→ Exercise aim
Each line of the data that includes the string "Dirección" is to be copied out.

# # # # #

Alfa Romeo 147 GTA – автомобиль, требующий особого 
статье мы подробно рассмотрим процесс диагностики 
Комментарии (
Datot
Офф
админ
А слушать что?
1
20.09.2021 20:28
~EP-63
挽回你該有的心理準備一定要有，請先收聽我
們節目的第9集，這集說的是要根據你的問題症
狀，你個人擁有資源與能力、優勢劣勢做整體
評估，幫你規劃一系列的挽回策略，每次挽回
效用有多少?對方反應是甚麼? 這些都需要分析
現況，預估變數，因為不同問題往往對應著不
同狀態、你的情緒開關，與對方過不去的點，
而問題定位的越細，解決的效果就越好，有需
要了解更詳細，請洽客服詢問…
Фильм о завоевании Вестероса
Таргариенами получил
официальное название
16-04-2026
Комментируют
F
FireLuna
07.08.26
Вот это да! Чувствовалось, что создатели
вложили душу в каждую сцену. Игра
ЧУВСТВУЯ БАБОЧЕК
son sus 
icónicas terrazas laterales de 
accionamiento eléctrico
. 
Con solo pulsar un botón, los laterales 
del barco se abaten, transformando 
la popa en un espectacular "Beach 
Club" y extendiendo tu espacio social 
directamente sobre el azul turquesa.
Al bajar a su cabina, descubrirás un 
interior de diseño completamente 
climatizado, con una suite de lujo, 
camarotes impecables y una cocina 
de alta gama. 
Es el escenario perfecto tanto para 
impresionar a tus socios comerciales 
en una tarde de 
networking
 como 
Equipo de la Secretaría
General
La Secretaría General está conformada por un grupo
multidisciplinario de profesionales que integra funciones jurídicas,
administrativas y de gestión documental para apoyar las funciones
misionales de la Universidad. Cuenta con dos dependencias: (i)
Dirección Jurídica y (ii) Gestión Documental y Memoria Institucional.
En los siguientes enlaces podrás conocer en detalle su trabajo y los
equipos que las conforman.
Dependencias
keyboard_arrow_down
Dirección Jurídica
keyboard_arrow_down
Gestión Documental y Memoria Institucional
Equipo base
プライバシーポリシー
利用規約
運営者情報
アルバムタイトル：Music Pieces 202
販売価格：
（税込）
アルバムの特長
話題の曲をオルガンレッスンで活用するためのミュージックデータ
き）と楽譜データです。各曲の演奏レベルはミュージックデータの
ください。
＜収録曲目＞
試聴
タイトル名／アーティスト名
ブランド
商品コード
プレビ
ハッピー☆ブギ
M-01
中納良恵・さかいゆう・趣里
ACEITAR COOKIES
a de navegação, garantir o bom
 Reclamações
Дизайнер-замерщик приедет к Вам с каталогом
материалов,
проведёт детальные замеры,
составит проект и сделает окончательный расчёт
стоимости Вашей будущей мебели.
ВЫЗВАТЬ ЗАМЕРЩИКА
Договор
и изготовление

# # # # #

→ Response to this task
Dirección Jurídica y (ii) Gestión Documental y Memoria Institucional.
Dirección Jurídica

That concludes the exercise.